Activity: The answer should be each line from the entries below that has the word "patients" in it.

· · · · ·

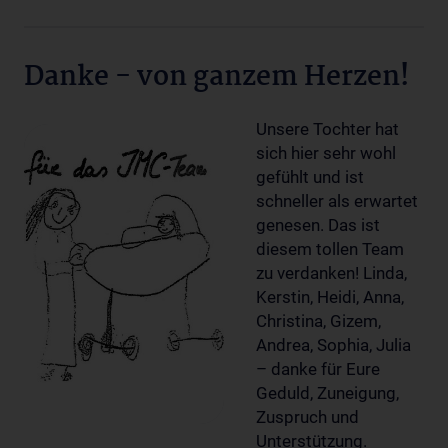
Danke - von ganzem Herzen!
Unsere Tochter hat
sich hier sehr wohl
gefühlt und ist
schneller als erwartet
genesen. Das ist
diesem tollen Team
zu verdanken! Linda,
Kerstin, Heidi, Anna,
Christina, Gizem,
Andrea, Sophia, Julia
– danke für Eure
Geduld, Zuneigung,
Zuspruch und
Unterstützung.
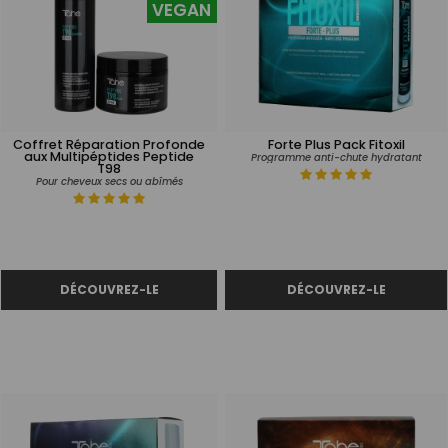
VEGAN
Coffret Réparation Profonde
Forte Plus Pack Fitoxil
aux Multipéptides Peptide
Programme anti-chute hydratant
T98
Pour cheveux secs ou abîmés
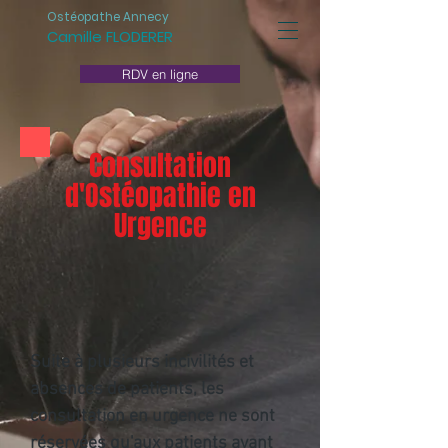
Ostéopathe Annecy
Camille FLODERER
RDV en ligne
Consultation
d'Ostéopathie en
Urgence
Suite à plusieurs incivilités et
absences de patients, les
consultation en urgence ne sont
réservées qu'aux patients ayant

· · · · ·

Solved exercise:
absences de patients, les
réservées qu'aux patients ayant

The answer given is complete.